**Problem to solve**
Without altering anything, repeat each of the records.

Dataset entries
══════════
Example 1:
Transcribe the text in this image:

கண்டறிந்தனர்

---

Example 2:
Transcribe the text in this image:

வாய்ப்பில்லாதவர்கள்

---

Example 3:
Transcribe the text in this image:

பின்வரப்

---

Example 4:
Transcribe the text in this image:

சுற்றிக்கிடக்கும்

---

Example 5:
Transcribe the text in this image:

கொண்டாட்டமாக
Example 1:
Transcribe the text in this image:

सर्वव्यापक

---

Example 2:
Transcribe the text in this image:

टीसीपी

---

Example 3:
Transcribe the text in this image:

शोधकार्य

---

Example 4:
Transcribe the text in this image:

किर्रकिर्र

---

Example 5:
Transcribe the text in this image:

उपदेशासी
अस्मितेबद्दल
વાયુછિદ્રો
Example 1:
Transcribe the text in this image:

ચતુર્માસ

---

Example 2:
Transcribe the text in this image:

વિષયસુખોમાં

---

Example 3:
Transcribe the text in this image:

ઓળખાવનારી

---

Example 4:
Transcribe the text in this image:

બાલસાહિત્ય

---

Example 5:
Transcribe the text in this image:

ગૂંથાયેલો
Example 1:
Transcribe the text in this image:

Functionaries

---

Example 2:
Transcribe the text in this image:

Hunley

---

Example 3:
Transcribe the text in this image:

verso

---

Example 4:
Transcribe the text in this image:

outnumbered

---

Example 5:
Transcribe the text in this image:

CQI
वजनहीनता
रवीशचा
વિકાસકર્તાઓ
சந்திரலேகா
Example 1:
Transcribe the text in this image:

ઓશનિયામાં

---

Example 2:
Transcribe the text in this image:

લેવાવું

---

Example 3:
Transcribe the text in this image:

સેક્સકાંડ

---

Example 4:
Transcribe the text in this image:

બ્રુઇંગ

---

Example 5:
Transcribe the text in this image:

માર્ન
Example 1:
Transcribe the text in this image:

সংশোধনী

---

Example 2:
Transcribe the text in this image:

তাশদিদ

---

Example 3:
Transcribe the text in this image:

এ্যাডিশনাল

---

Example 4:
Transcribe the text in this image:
══════════
**Task output**
Example 1:
Transcribe the text in this image:

கண்டறிந்தனர்

---

Example 2:
Transcribe the text in this image:

வாய்ப்பில்லாதவர்கள்

---

Example 3:
Transcribe the text in this image:

பின்வரப்

---

Example 4:
Transcribe the text in this image:

சுற்றிக்கிடக்கும்

---

Example 5:
Transcribe the text in this image:

கொண்டாட்டமாக
Example 1:
Transcribe the text in this image:

सर्वव्यापक

---

Example 2:
Transcribe the text in this image:

टीसीपी

---

Example 3:
Transcribe the text in this image:

शोधकार्य

---

Example 4:
Transcribe the text in this image:

किर्रकिर्र

---

Example 5:
Transcribe the text in this image:

उपदेशासी
अस्मितेबद्दल
વાયુછિદ્રો
Example 1:
Transcribe the text in this image:

ચતુર્માસ

---

Example 2:
Transcribe the text in this image:

વિષયસુખોમાં

---

Example 3:
Transcribe the text in this image:

ઓળખાવનારી

---

Example 4:
Transcribe the text in this image:

બાલસાહિત્ય

---

Example 5:
Transcribe the text in this image:

ગૂંથાયેલો
Example 1:
Transcribe the text in this image:

Functionaries

---

Example 2:
Transcribe the text in this image:

Hunley

---

Example 3:
Transcribe the text in this image:

verso

---

Example 4:
Transcribe the text in this image:

outnumbered

---

Example 5:
Transcribe the text in this image:

CQI
वजनहीनता
रवीशचा
વિકાસકર્તાઓ
சந்திரலேகா
Example 1:
Transcribe the text in this image:

ઓશનિયામાં

---

Example 2:
Transcribe the text in this image:

લેવાવું

---

Example 3:
Transcribe the text in this image:

સેક્સકાંડ

---

Example 4:
Transcribe the text in this image:

બ્રુઇંગ

---

Example 5:
Transcribe the text in this image:

માર્ન
Example 1:
Transcribe the text in this image:

সংশোধনী

---

Example 2:
Transcribe the text in this image:

তাশদিদ

---

Example 3:
Transcribe the text in this image:

এ্যাডিশনাল

---

Example 4:
Transcribe the text in this image:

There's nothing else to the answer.